- _Request 1_: Reproduce verbatim the listing's lines from the one containing "партнёрам и организаторам мероприятий без" through the final line of the listing, both included, omitting the picture markers.

- _Extract to read_:
- Supreme Court of the United States

Argued January 17, 1990 Decided June 4, 1990
- Full case name: Peel v. Attorney Registration and Disciplinary Commission of Illinois
- Docket no.: 88-1775
- Citations: 496 U.S. 91 (more)
- Argument: Oral argument

Case history
- Prior: Respondent censured, In Re Peel, 126 Ill. 2d 397 (1989); certiorari granted, 492 U.S. 917 (1989)

Holding
- Attorney advertising that accurately stated a private professional certification was not misleading, and therefore was protected as commercial speech under the First Amendment.

Court membership
- Chief Justice William Rehnquist Associate Justices William J. Brennan Jr. · Byron White Thurgood Marshall · Harry Blackmun John P. Stevens · Sandra Day O'Connor Antonin Scalia · Anthony Kennedy

Case opinions
- Plurality: Stevens, joined by Brennan, Blackmun, and Kennedy
- Concurrence: Marshall, joined by Brennan
- Dissent: White
- Dissent: O'Connor, joined by Rehnquist and Scalia

Laws applied
- U.S. Const. amend I

= Peel v. Attorney Disciplinary Commission of Illinois =

Peel v. Attorney Disciplinary Commission of Illinois, 496 US 91 (1990), was a decision of the Supreme Court of the United States that Illinois' rule against attorneys advertising themselves as "certified" violated their freedom of speech under the First Amendment. The Illinois Attorney Registration and Disciplinary Commission (IARDC) had found that Peel's letterhead, which stated that he was "Certified Civil Trial Specialist By the National Board of Trial Advocacy," had broken state professional rules, and the Illinois Supreme Court had adopted their recommendation of public sanction. The U.S. Supreme Court reversed, saying the letterhead was truthful, and the First Amendment favored disclosure over concealing information.

- _Request 2_: Continue the article above on Peel v. Attorney Disciplinary Commission of Illinois from its final sentence.

- _Page images and extracted text_:
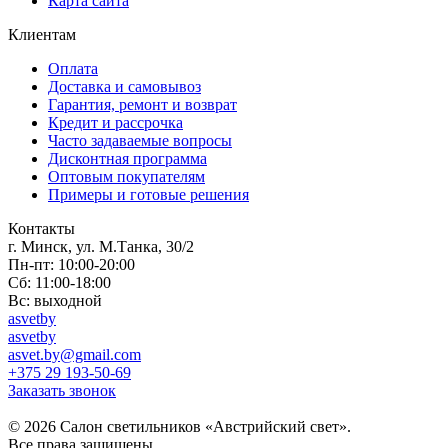
Карта сайта
Клиентам
Оплата
Доставка и самовывоз
Гарантия, ремонт и возврат
Кредит и рассрочка
Часто задаваемые вопросы
Дисконтная программа
Оптовым покупателям
Примеры и готовые решения
Контакты
г. Минск, ул. М.Танка, 30/2
Пн-пт: 10:00-20:00
Сб: 11:00-18:00
Вс: выходной
asvetby
asvetby
asvet.by@gmail.com
+375 29 193-50-69
Заказать звонок
© 2026 Салон светильников «Австрийский свет».
Все права защищены.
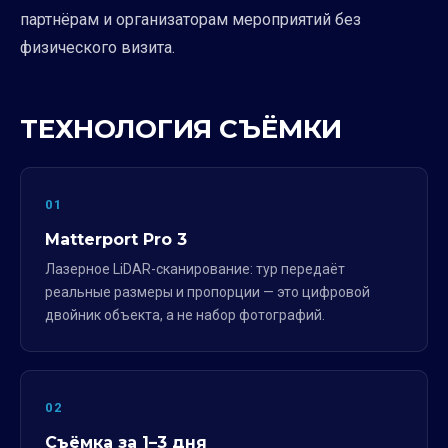
партнёрам и организаторам мероприятий без
физического визита.
ТЕХНОЛОГИЯ СЪЁМКИ
01
Matterport Pro 3
Лазерное LiDAR-сканирование: тур передаёт
реальные размеры и пропорции — это цифровой
двойник объекта, а не набор фотографий.
02
Съёмка за 1–3 дня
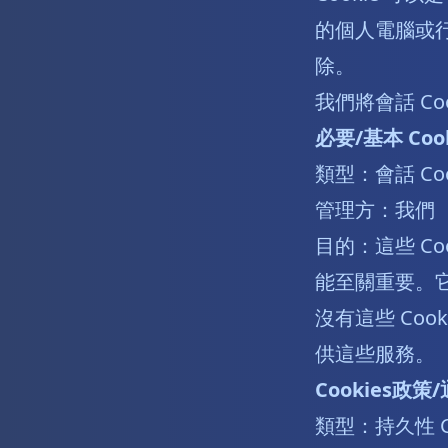
的個人電腦或行
除。
我們將會話 Coo
必要/基本 Cook
類型：會話 Coo
管理方：我們
目的：這些 C
能至關重要。
沒有這些 Coo
供這些服務。
Cookies政策
類型：持久性 Co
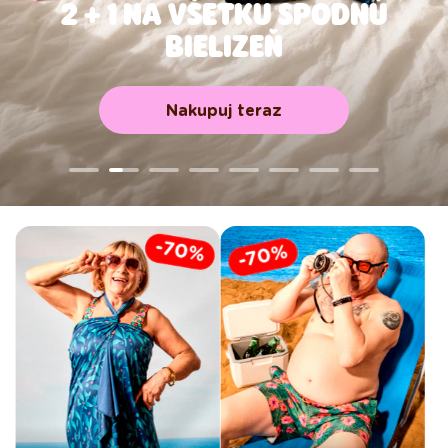
2 + 1 NA VŠETKU SPODNÚ
BIELIZEŇ
Nakupuj teraz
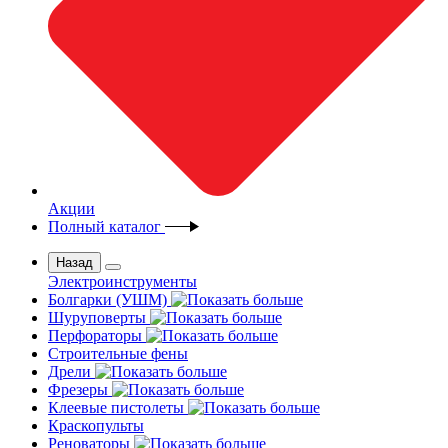
Акции
Полный каталог
Назад
Электроинструменты
Болгарки (УШМ)
Шуруповерты
Перфораторы
Строительные фены
Дрели
Фрезеры
Клеевые пистолеты
Краскопульты
Реноваторы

- _Exercise response 1_:
партнёрам и организаторам мероприятий без
физического визита.
ТЕХНОЛОГИЯ СЪЁМКИ
01
Matterport Pro 3
Лазерное LiDAR-сканирование: тур передаёт
реальные размеры и пропорции — это цифровой
двойник объекта, а не набор фотографий.
02
Съёмка за 1–3 дня
的個人電腦或行
除。
我們將會話 Coo
必要/基本 Cook
類型：會話 Coo
管理方：我們
目的：這些 C
能至關重要。
沒有這些 Coo
供這些服務。
Cookies政策
類型：持久性 Co
2 + 1 NA VŠETKU SPODNÚ
BIELIZEŇ
Nakupuj teraz
Акции
Полный каталог
Назад
Электроинструменты
Болгарки (УШМ)
Шуруповерты
Перфораторы
Строительные фены
Дрели
Фрезеры
Клеевые пистолеты
Краскопульты
Реноваторы

- _Exercise response 2_:
== Background ==
Gary E. Peel was admitted to the bar in Illinois in 1968, in Arizona in 1979, and in Missouri in 1981, and his law practice was located in Edwardsville, Illinois. In 1981 he earned a "Certificate in Civil Trial Advocacy" from the National Board of Trial Advocacy (NBTA), which was renewed in 1986. The requirements for this certificate included extensive trial experience, completion of relevant continuing legal education classes, and passing a day-long exam. In 1983, Peel started including a mention of this certificate on his letterhead, along with the states where he was licensed to practice:
Gary E. Peel
Certified Civil Trial Specialist

By the National Board of Trial Advocacy
Licensed: Illinois, Missouri, Arizona.

However, the Illinois Code of Professional Responsibility (in Rule 2-105(a)(3)) stated "A lawyer or law firm may specify or designate any area or field of law in which he or its partners concentrates or limits his or its practice. Except as outlined in Rule 2-105(a), no lawyer may hold himself out as 'certified' or a 'specialist.' " The IARDC filed a complaint in 1987.

== Disciplinary proceedings ==

=== Arguments ===
The U.S. Supreme Court (in Bates v. State Bar of Arizona in 1977) had already ruled that advertising by attorneys was commercial speech, and therefore was protected by the First Amendment as long as it was not misleading. The IARDC thus argued that Peel's letterhead was misleading, and could be banned, because 1) the public might think the certificate was officially recognized in some way by the state of Illinois, which it was not, 2) "certified" was a technical term that the public might misunderstand, and 3) it was a claim about the quality of the services he offered, which was inherently misleading.

Peel, on the other hand, argued that the letterhead was simply the truth, and was relevant to a client's choice about which lawyer to hire. Moreover, given how strong the First Amendment's protection of free speech was, even commercial speech, the state should have to do more to justify its prohibition.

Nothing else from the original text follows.